SUPPLIED ENTRIES ->
□ □ □ □ □ □ □

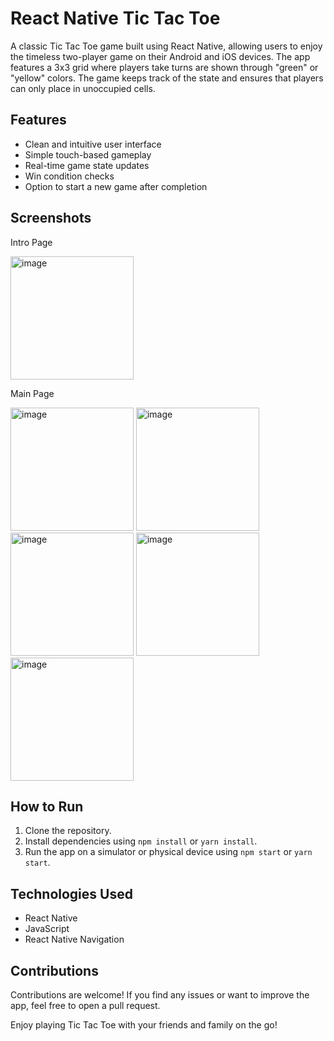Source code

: # React Native Tic Tac Toe
A classic Tic Tac Toe game built using React Native, allowing users to enjoy the timeless two-player game on their Android and iOS devices. The app features a 3x3 grid where players take turns are shown through "green" or "yellow" colors. The game keeps track of the state and ensures that players can only place in unoccupied cells. 

## Features
- Clean and intuitive user interface
- Simple touch-based gameplay
- Real-time game state updates
- Win condition checks
- Option to start a new game after completion

## Screenshots
<div>
  <p>Intro Page</p>
  <img width="197" alt="image" src="https://github.com/Myself-Ikram/TicTacToe/assets/97652328/05f0154c-192d-40e5-b01d-d1422da722ba">
</div>
<p>Main Page</p>
<img width="197" alt="image" src="https://github.com/Myself-Ikram/TicTacToe/assets/97652328/2f8b7a56-3b81-4957-9910-5bc9ec13481a">
<img width="197" alt="image" src="https://github.com/Myself-Ikram/TicTacToe/assets/97652328/700ed1f4-4f5b-446d-a169-f7de76245192">
<img width="197" alt="image" src="https://github.com/Myself-Ikram/TicTacToe/assets/97652328/c6cf0f88-2416-4e63-8fea-07dcdea2d543">
<img width="197" alt="image" src="https://github.com/Myself-Ikram/TicTacToe/assets/97652328/c25e69f4-57f6-4f25-ad3c-f95346701626">
<img width="197" alt="image" src="https://github.com/Myself-Ikram/TicTacToe/assets/97652328/65737ebe-e54a-425e-8456-e9a6e283ede9">





## How to Run
1. Clone the repository.
2. Install dependencies using `npm install` or `yarn install`.
3. Run the app on a simulator or physical device using `npm start` or `yarn start`.

## Technologies Used
- React Native
- JavaScript
- React Native Navigation

## Contributions
Contributions are welcome! If you find any issues or want to improve the app, feel free to open a pull request.

Enjoy playing Tic Tac Toe with your friends and family on the go!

□ □ □ □ □ □ □

REQUIRED ACTION -> Pull every line containing "start" from the entries above and copy it.

WORKED SOLUTION ->
- Option to start a new game after completion
3. Run the app on a simulator or physical device using `npm start` or `yarn start`.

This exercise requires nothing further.